I have mars in gemini the 9th square saturn in virgo in the 12 conjunct my northern node conjunct Kaylee? It’s supose to be the indego child aspect. What happens with me is I think I take so much in until i cant processes my own emotions and then I explode virbally. I know when I do, people run or back off . When I was Younger I would never have to much to say, I would just fight but I would always get scared fighting because it felt like once I started I would pump so much adrilene that someone would have to pull me off that person, it was like to the death type of feeling. I have alot more self control as an adult plus I really get scared to fight because of fear for them. I don’t want to hurt anyone nor go to jail, nothing is worth that.

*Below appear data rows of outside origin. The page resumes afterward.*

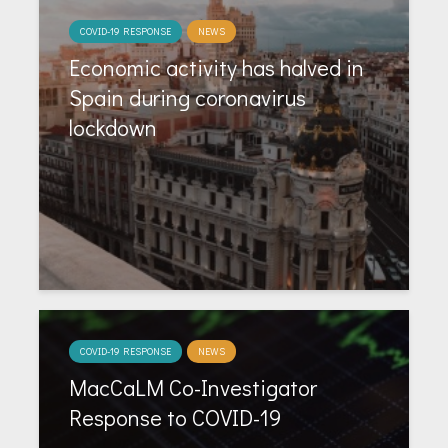
COVID-19 RESPONSE
NEWS
Economic activity has halved in
Spain during coronavirus
lockdown
COVID-19 RESPONSE
NEWS
MacCaLM Co-Investigator
Response to COVID-19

As far as childhood alot of abuse from people. Somewhere I turned out normal. I know I have a strong survival skill and a high intilect, a therapist did tell me that statistics say I should be a drug addict , insane or alcholic but somewhere I managed to find healthy people to bounce off of. The only thing that really goes on with me is that I get bored easily, need intillecual conversation and I have a rejection button that is very sensitive that causes relationship issues.